27/10 Greece Said to Be Falling Short of Deficit-Cutting Goals

October 27, 2010

By LANDON THOMAS Jr.
LONDON — The mathematics of austerity are getting harder.

With economic conditions weaker than expected, tax revenue is coming up short of projections in parts of Europe. As a result, countries struggling with high deficits are now confronting the prospect that they will miss the budget deficit targets forced upon them this year by impatient bond investors.

Greece, for one, looks as if it will run a budget deficit for 2010 greater than the 8.1 percent of gross domestic product it agreed to as part of a rescue package from the International Monetary Fund and the European Union that amounted to more than $150 billion, according to a person briefed on the matter but not authorized to speak about it.

The adjustment, at worst, would result in a deficit of 8.9 percent of Greece’s output, this person said. Normally, such a small difference would not be cause for alarm.

But after the latest upward revision in Greece’s 2009 deficit — to about 15.5 percent from 13.5 percent of output — the miss has spurred investor fears that the Greek government will be unable to close the gap and that Greece may ultimately be forced to restructure its mountain of debt with foreign investors.

As word seeped into the market on Wednesday, Greek 10-year bond yields jumped to 10.3 percent, from 9.3 percent. That more or less reversed what had been an impressive bond market rally, when yields fell from more than 11 percent to just under 9 percent over the last month. The cost of insuring Greek bonds against a possible default also rose.

A spokesman for the Greek finance ministry declined to comment.

There has not been any suggestion from the I.M.F. or the European Union that this slip represents a lack of resolve by Prime Minister George A. Papandreou to maintain the harsh spending cuts, structural reforms and tax increases that lie at the heart of the Greek reform effort.

But it does highlight just how difficult it is for stagnating economies with rising unemployment rates to make fiscal adjustments exceeding 10 percent of their economic output in just a couple of years.

In Ireland, which is expecting its third consecutive year of economic contraction this year, the government says it will need an additional 15 billion euros in budget cuts to reduce its deficit from 32 percent of gross domestic product to 3 percent by 2014.

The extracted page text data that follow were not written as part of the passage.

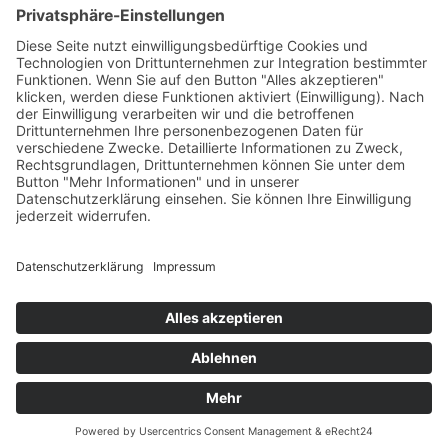
ePub
Silvia Stolzenburg
Blutfährte
8. März 2017
sofort lieferbar
343 Seiten, 13,5 x 21 cm
Print 15,– € / E-Book 10,99 €
mehr Infos …
Print
ePub
PDF
Impressum
AGB
Datenschutz
Sitemap
Vertrag widerrufen
© 2026 Gmeiner-Verlag GmbH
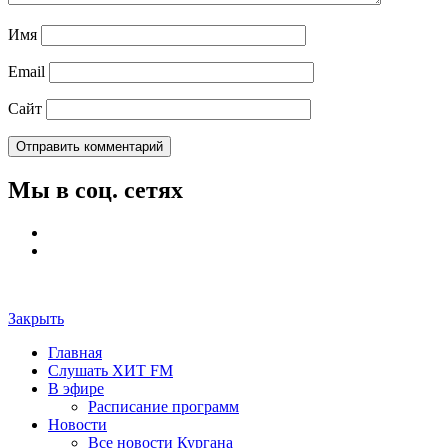
Имя
Email
Сайт
Мы в соц. сетях
Закрыть
Главная
Слушать ХИТ FM
В эфире
Расписание программ
Новости
Все новости Кургана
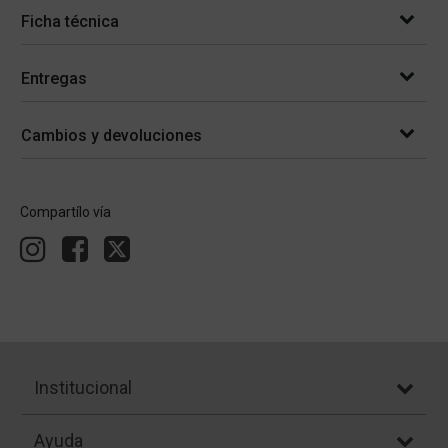
Ficha técnica
Entregas
Cambios y devoluciones
Compartílo vía
Institucional
Ayuda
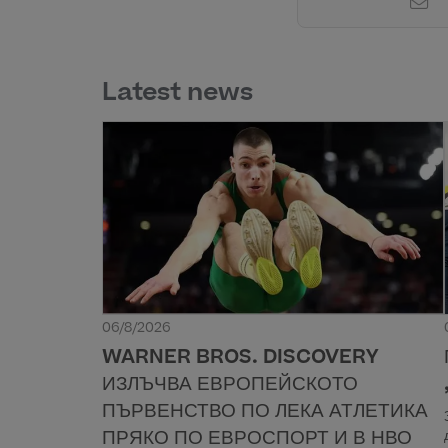
Latest news
06/8/2026
WARNER BROS. DISCOVERY
ИЗЛЪЧВА ЕВРОПЕЙСКОТО
ПЪРВЕНСТВО ПО ЛЕКА АТЛЕТИКА
ПРЯКО ПО ЕВРОСПОРТ И В НВО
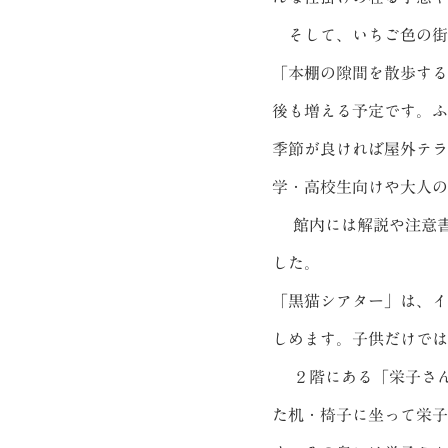
そして、いちご色の街
「本棚の隙間を散歩する
後も増える予定です。ふ
季節が良ければ屋外テラ
学・高校生向けや大人の
館内には解説や注意書
した。
「黒猫シアター」は、イ
しめます。子供だけでは
２階にある「栄子さん
た机・椅子に坐って栄子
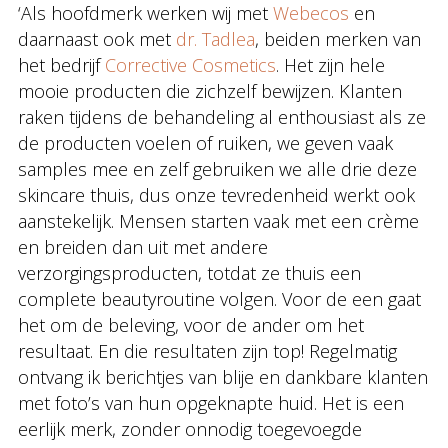
‘Als hoofdmerk werken wij met
Webecos
en
daarnaast ook met
dr. Tadlea
, beiden merken van
het bedrijf
Corrective Cosmetics
. Het zijn hele
mooie producten die zichzelf bewijzen. Klanten
raken tijdens de behandeling al enthousiast als ze
de producten voelen of ruiken, we geven vaak
samples mee en zelf gebruiken we alle drie deze
skincare thuis, dus onze tevredenheid werkt ook
aanstekelijk. Mensen starten vaak met een crème
en breiden dan uit met andere
verzorgingsproducten, totdat ze thuis een
complete beautyroutine volgen. Voor de een gaat
het om de beleving, voor de ander om het
resultaat. En die resultaten zijn top! Regelmatig
ontvang ik berichtjes van blije en dankbare klanten
met foto’s van hun opgeknapte huid. Het is een
eerlijk merk, zonder onnodig toegevoegde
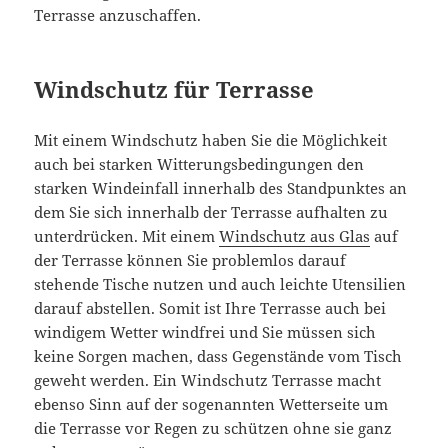
Terrasse anzuschaffen.
Windschutz für Terrasse
Mit einem Windschutz haben Sie die Möglichkeit
auch bei starken Witterungsbedingungen den
starken Windeinfall innerhalb des Standpunktes an
dem Sie sich innerhalb der Terrasse aufhalten zu
unterdrücken. Mit einem
Windschutz aus Glas
auf
der Terrasse können Sie problemlos darauf
stehende Tische nutzen und auch leichte Utensilien
darauf abstellen. Somit ist Ihre Terrasse auch bei
windigem Wetter windfrei und Sie müssen sich
keine Sorgen machen, dass Gegenstände vom Tisch
geweht werden. Ein Windschutz Terrasse macht
ebenso Sinn auf der sogenannten Wetterseite um
die Terrasse vor Regen zu schützen ohne sie ganz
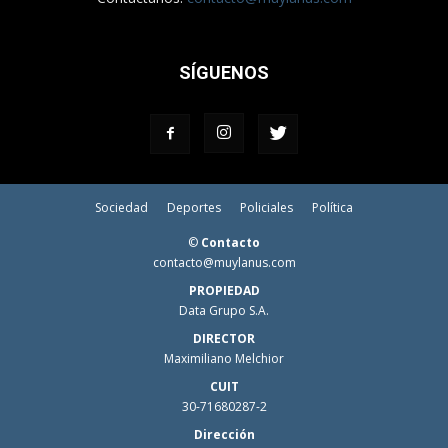
SÍGUENOS
Sociedad
Deportes
Policiales
Política
©
Contacto
contacto@muylanus.com
PROPIEDAD
Data Grupo S.A.
DIRECTOR
Maximiliano Melchior
CUIT
30-71680287-2
Dirección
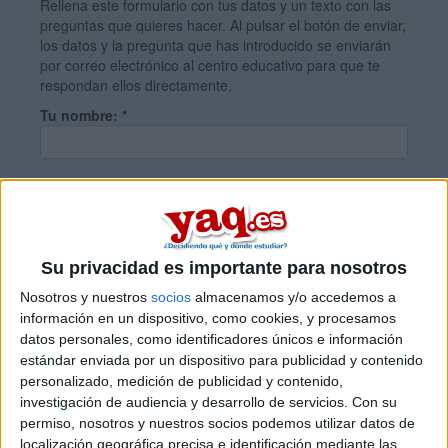
Rellena este formulario con tus datos y un texto con las
preguntas que quieres hacer. Al pulsar el botón de enviar,
los datos y la pregunta que has introducido se enviarán
por correo electrónico al centro educativo para que te
respondan ellos directamente.
Tu nombre:
*
Tus apellidos:
*
Tu email:
*
Su privacidad es importante para nosotros
Nosotros y nuestros
socios
almacenamos y/o accedemos a
información en un dispositivo, como cookies, y procesamos
¿Qué quieres preguntar?
*
datos personales, como identificadores únicos e información
estándar enviada por un dispositivo para publicidad y contenido
personalizado, medición de publicidad y contenido,
investigación de audiencia y desarrollo de servicios.
Con su
permiso, nosotros y nuestros socios podemos utilizar datos de
localización geográfica precisa e identificación mediante las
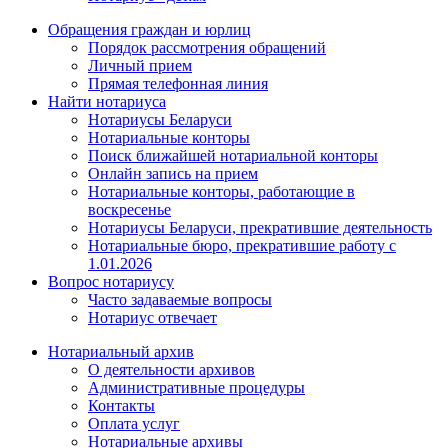
Обращения граждан и юрлиц
Порядок рассмотрения обращений
Личный прием
Прямая телефонная линия
Найти нотариуса
Нотариусы Беларуси
Нотариальные конторы
Поиск ближайшей нотариальной конторы
Онлайн запись на прием
Нотариальные конторы, работающие в
воскресенье
Нотариусы Беларуси, прекратившие деятельность
Нотариальные бюро, прекратившие работу с
1.01.2026
Вопрос нотариусу
Часто задаваемые вопросы
Нотариус отвечает
Нотариальный архив
О деятельности архивов
Административные процедуры
Контакты
Оплата услуг
Нотариальные архивы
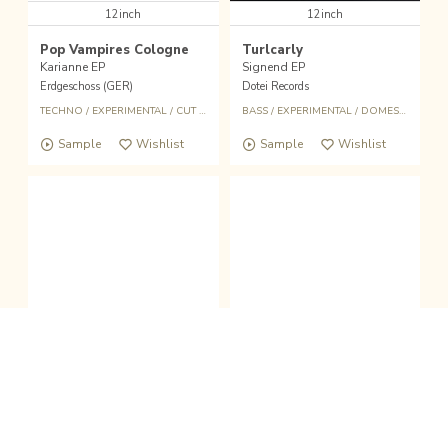
12inch
12inch
Pop Vampires Cologne
Turlcarly
Karianne EP
Signend EP
Erdgeschoss (GER)
Dotei Records
TECHNO
/
EXPERIMENTAL
/
CUT UP
/
PSYCHEDELIC
BASS
/
EXPERIMENTAL
/
DOMESTIC
Sample
Wishlist
Sample
Wishlist
fold the sound player
Wishlist
Buy
Pick Up
LP
LP
clo
Richard Teitelbaum
Simo Cell & Abdullah Miniawy
Asparagus
Dying Is The Internet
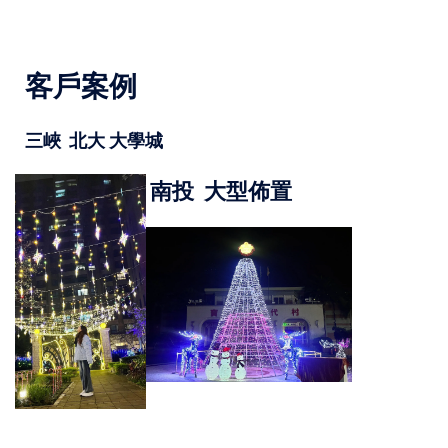
客戶案例
三峽 北大 大學城
南投 大型佈置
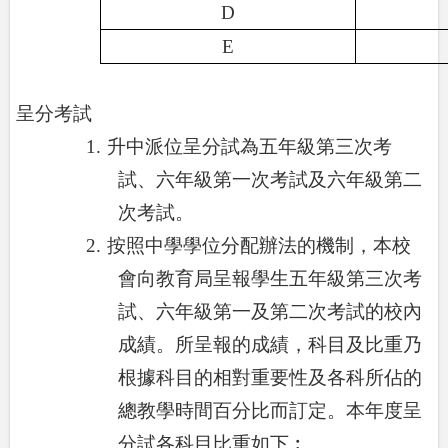
D
E
、
呈分考試
1.
升中派位呈分試為五年級第三次考
試、六年級第一次考試及六年級第二
次考試。
2.
按照中學學位分配辦法的機制，本校
會向教育局呈報學生五年級第三次考
試、六年級第一及第二次考試的校內
成績。所呈報的成績，科目及比重乃
根據科目的相對重要性及各科所佔的
總教學時間百分比而訂定。本年度呈
分試各科目比重如下︰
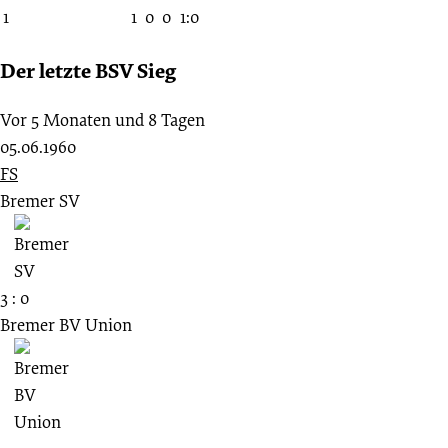
1
1
0
0
1:0
Der letzte BSV Sieg
Vor 5 Monaten und 8 Tagen
05.06.1960
FS
Bremer SV
3 : 0
Bremer BV Union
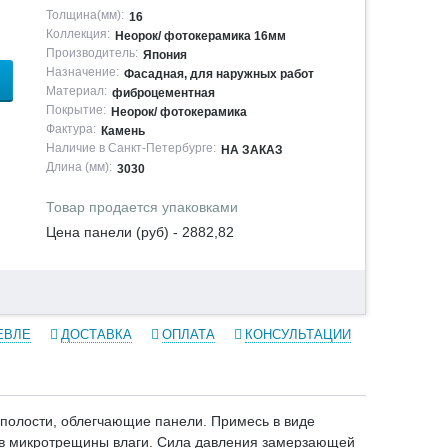
Толщина(мм):
16
Коллекция:
Неорок/ фотокерамика 16мм
Производитель:
Япония
Назначение:
Фасадная, для наружных работ
Материал:
фиброцементная
Покрытие:
Неорок/ фотокерамика
Фактура:
Камень
Наличие в Санкт-Петербурге:
НА ЗАКАЗ
Длина (мм):
3030
Товар продается упаковками
Цена панели (руб) - 2882,82
ЕВЛЕ
ДОСТАВКА
ОПЛАТА
КОНСУЛЬТАЦИИ
полости, облегчающие панели. Примесь в виде
й в микротрещины влаги. Сила давления замерзающей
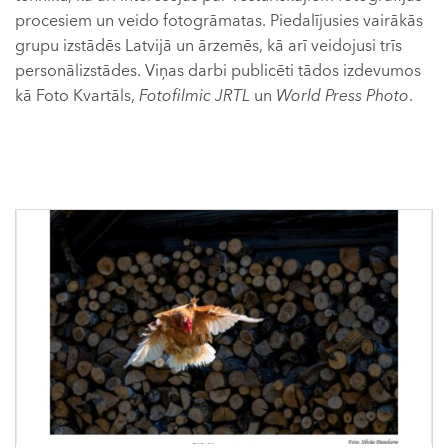
procesiem un veido fotogrāmatas. Piedalījusies vairākās
grupu izstādēs Latvijā un ārzemēs, kā arī veidojusi trīs
personālizstādes. Viņas darbi publicēti tādos izdevumos
kā Foto Kvartāls,
Fotofilmic JRTL
un
World Press Photo
.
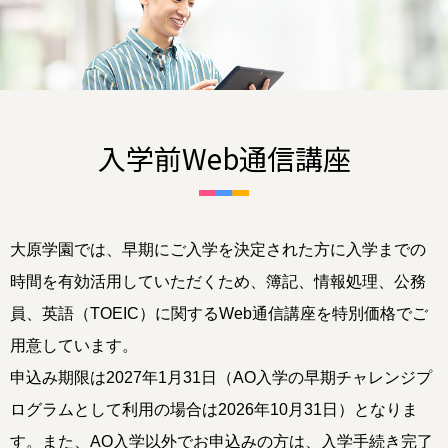
入学前Web通信講座
大原学園では、早期にご入学を決定された方に入学までの
時間を有効活用していただくため、簿記、情報処理、公務
員、英語（TOEIC）に関するWeb通信講座を特別価格でご
用意しています。
申込み期限は2027年1月31日（AO入学の早期チャレンジプ
ログラムとして利用の場合は2026年10月31日）となりま
す。また、AO入学以外でお申込みの方は、入学手続き完了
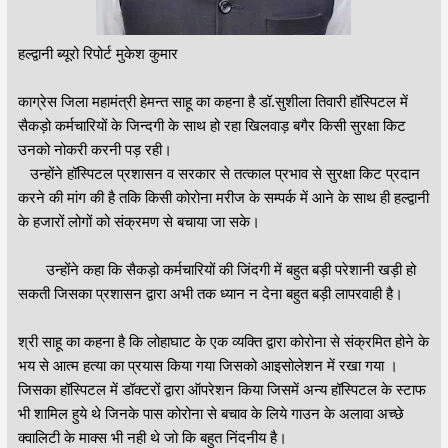
हल्द्वानी ब्यूरो रिपोर्ट मुकेश कुमार
काग्रेस जिला महामंत्री हेमन्त साहू का कहना है डॉ.सुशीला तिवारी हॉस्पिटल में
सैकड़ो कर्मचारियों के जिन्दगी के साथ हो रहा खिलवाड़ बगैर किसी सुरक्षा किट
उनको नोकरी करनी पड़ रही।
उन्होंने हॉस्पिटल प्रशासन व सरकार से तत्काल प्रभाव से सुरक्षा किट प्रदान
करने की मांग की है तकि किसी कोरोना मरीज के सम्पर्क में आने के साथ ही हल्द्वानी
के हजारों लोगों को संक्रमण से बचाया जा सके।
उन्होंने कहा कि सैकड़ो कर्मचारियों की जिंदगी में बहुत बड़ी परेशानी खड़ी हो
सकती जिसका प्रशासन द्वारा अभी तक ध्यान न देना बहुत बड़ी लापरवाही है।
श्री साहू का कहना है कि लोहाघाट के एक व्यक्ति द्वारा कोरोना से संक्रमित होने के
भय से आत्म हत्या का प्रयास किया गया जिसको आइसोलेशन में रखा गया ।
जिसका हॉस्पिटल में डॉक्टरों द्वारा ऑपरेशन किया जिसमें अन्य हॉस्पिटल के स्टाफ
भी शामिल हुये थे जिनके पास कोरोना से बचाव के लिये गाउन के अलावा अच्छे
क्वालिटी के माक्स भी नही थे जो कि बहुत निंदनीय है।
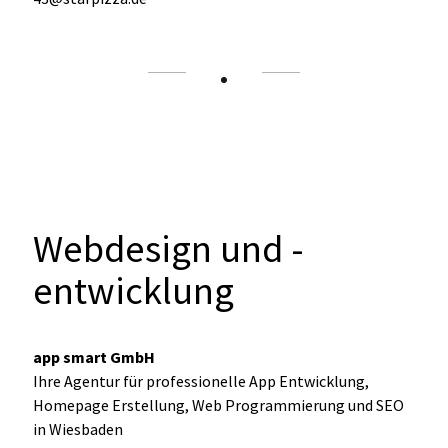
Webdesign und -
entwicklung
app smart GmbH
Ihre Agentur für professionelle App Entwicklung,
Homepage Erstellung, Web Programmierung und SEO
in Wiesbaden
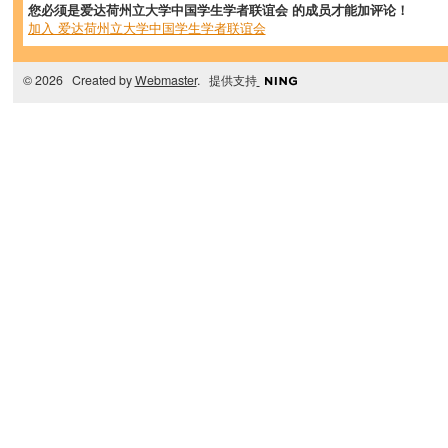
您必须是爱达荷州立大学中国学生学者联谊会 的成员才能加评论！
加入 爱达荷州立大学中国学生学者联谊会
© 2026 Created by
Webmaster
. 提供支持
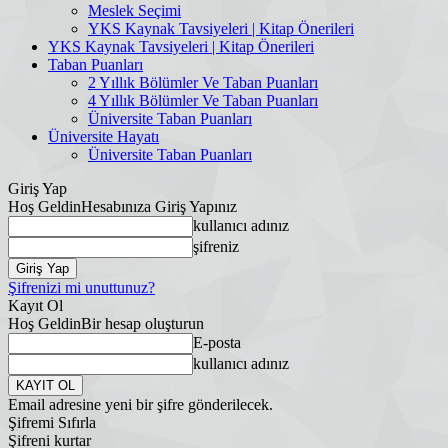
Meslek Seçimi
YKS Kaynak Tavsiyeleri | Kitap Önerileri
YKS Kaynak Tavsiyeleri | Kitap Önerileri
Taban Puanları
2 Yıllık Bölümler Ve Taban Puanları
4 Yıllık Bölümler Ve Taban Puanları
Üniversite Taban Puanları
Üniversite Hayatı
Üniversite Taban Puanları
Giriş Yap
Hoş Geldin
Hesabınıza Giriş Yapınız
kullanıcı adınız
şifreniz
Şifrenizi mi unuttunuz?
Kayıt Ol
Hoş Geldin
Bir hesap oluşturun
E-posta
kullanıcı adınız
Email adresine yeni bir şifre gönderilecek.
Şifremi Sıfırla
Şifreni kurtar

And in Portugal, the government is struggling to meet its deficit target of 9 percent of output as the economy continues to weaken.

Spain also faces a difficult task in slicing its deficit to 6 percent next year, from 11 percent last year, in the face of a slumping economy.

“All the leading indicators for the peripheral economies are negative, so it is logical that these countries will fall short of their projections,” said Jonathan Tepper, an analyst at Variant Perception, a London-based research boutique. “People tend to forget that when you are in a deflationary dynamic, your tax take will be going down.”

In Ireland, the deficit has been swollen by the cost of bailing out the country’s failed banks. But because there have been so many upward revisions in the deficit, investors are growing more doubtful that the government will be able to meet its target in the years ahead.

The deficit misses by Europe’s weaker economies also provide fodder for the critics of the I.M.F.-inspired programs who fear that these dire menus of spending cuts and tax increases will send economies into prolonged recessions from which they will be unable to recover.

Eurostat, the statistical agency for the European Commission, has had a team in Athens for a few weeks, digging through the Greek budget figures, and is expected to announce the final revision of the country’s 2009 deficit in mid-November — a change that could expose debt as more than its current level of 133 percent of G.D.P.

Eurostat’s investigation has the full support of the Greek government, which has said many times that it wants to put the nightmare of the ever-increasing 2009 deficit — initially estimated by the previous government at 5 percent — behind it.

So far, Greece has made solid progress in its austerity program, cutting expenditures by 11 percent through September from the comparable period last year. But revenue, always difficult to spur in an economy with a poor record of tax collection, has been hurt by this year’s 4 percent economic contraction and is up just 3 percent.

Government officials, while acknowledging that July and August were off target, are banking on increased taxes and measures to curb tax evasion to kick in during the second half.
Still, Greek officials are contemplating changes in their spending targets to reflect the lower revenue.

This year, spending cuts will make up two-thirds of the deficit-cutting plan, with tax increases the remainder. In 2011, the plan was for tax increases to constitute 60 percent of the fiscal adjustment, with spending cuts the rest.

Now there is talk within the Greek finance ministry of reversing this ratio. The view is growing that it will be easier and quicker to cut expenditures rather than raise taxes — an approach that has been accepted by many economists and lies at the heart of the British government’s deficit-cutting strategy.

Though such an approach may look good on paper and produce quicker results, the political and social consequences of further cuts in wages and public sector services could be severe not just for Greece but Europe as a whole.

A version of this article appeared in print on October 28, 2010, on page B1 of the New York edition.